# Intersection-find Data Structure

1. Aug 23, 2009

### mXSCNT

Is there a data structure like the union-find data structure, but for intersections (and the sets needn't be disjoint)?

I'm looking for a data structure that stores an indexed set of sets A_1, A_2, ..., A_n, and supports the following operations:
replace the sets A_i, A_j with their intersection A_i n A_j, in sub-linear time, and returns the index of the intersection thus formed.
given the index of a set, list its contents in linear time

2. Aug 23, 2009

### junglebeast

You can do it in sub-linear time only if the elements have a position in some K-dimensional space...allowing you to store them in a BST that can be partitioned sub-linearly for intersection. Otherwise, you're going to be stuck with linear time.

3. Aug 23, 2009

### mXSCNT

Well, suppose the elements are integers (therefore they are in a 1 dimensional space). What would you do with that?

Or did you mean that the {A_i} are "simply shaped" regions in a k-dimensional space (such as cubes or intervals)?

4. Aug 23, 2009

### junglebeast

In this case you can store the set as a list of subranges, and the intersection time will be O( (m+n) log (m+n) ), for intersecting subsets that have m and n subranges, respectively.

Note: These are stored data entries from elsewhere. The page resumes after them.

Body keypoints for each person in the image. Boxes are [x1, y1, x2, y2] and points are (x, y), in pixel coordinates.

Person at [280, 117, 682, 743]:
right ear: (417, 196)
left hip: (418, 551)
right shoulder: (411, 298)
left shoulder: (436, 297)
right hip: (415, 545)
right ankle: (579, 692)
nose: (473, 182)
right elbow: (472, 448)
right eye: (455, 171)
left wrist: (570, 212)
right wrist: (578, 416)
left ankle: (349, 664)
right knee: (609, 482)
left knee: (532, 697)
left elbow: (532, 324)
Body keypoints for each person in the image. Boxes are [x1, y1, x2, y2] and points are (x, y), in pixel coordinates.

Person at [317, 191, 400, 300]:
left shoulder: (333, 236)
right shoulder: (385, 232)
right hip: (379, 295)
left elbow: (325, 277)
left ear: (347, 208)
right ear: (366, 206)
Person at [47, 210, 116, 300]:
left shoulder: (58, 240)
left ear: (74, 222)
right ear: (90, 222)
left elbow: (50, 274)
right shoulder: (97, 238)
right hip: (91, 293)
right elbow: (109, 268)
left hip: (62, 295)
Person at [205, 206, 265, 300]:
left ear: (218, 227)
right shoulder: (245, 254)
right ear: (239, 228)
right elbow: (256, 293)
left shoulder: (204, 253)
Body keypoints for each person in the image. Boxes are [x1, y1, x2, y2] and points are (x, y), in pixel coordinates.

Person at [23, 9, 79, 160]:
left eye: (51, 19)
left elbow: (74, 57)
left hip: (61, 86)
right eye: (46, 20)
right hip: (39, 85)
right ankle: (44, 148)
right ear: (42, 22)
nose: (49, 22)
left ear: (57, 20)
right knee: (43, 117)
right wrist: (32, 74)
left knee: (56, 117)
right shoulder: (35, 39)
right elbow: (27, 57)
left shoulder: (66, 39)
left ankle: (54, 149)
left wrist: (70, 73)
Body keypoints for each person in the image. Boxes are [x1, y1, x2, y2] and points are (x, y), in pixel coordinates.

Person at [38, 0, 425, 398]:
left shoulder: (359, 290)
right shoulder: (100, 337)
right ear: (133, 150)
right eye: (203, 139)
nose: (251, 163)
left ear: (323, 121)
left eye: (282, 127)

For example, if your sets are:

A = {1,2,3,4,9,10,11}
B = {3,4,5,6,12,13,14}

Then, represented as subranges you have,
A = { 1-4, 9-11 }
B = {3-6, 12-14 }

Sorting takes O(k log k) time (k=m+n),

1as 3bs 4ae 6be 9as 11ae 12bs 14be

(note: 1as = subrange from A starting with 1)

Then you can perform the final intersection in a final O(k) pass by choosing start point after both subranges have started, and end point as soon as either subrange ends. Result:

AintB = { 3-4 }

5. Aug 23, 2009

### mXSCNT

True, the problem is not difficult if you are only dealing with interval sets. I meant the more general case.

6. Aug 24, 2009

### junglebeast

It is obviously impossible to do this in sub-linear time in the general case because you want to process a linear number of elements. At the very least you will need to consider each element since there is no structure, and that means the algorithm must be at least linear time. QED

However when using integers, you can use Bucket sort to individually sort the two sets of integers in O(N) time, and you can then perform the intersection in one pass in O(N) time using similar method to what I described above. Note that this isn't truly general because it only works on integers and assumes a bounded range on those integers.

If you are repeatedly doing intersections like this, it would make more sense to use a priority queue that keeps them always sorted and then merging can be done in O(N) time for the truly general case (ie, floating point numbers), and with a much lower constant factor.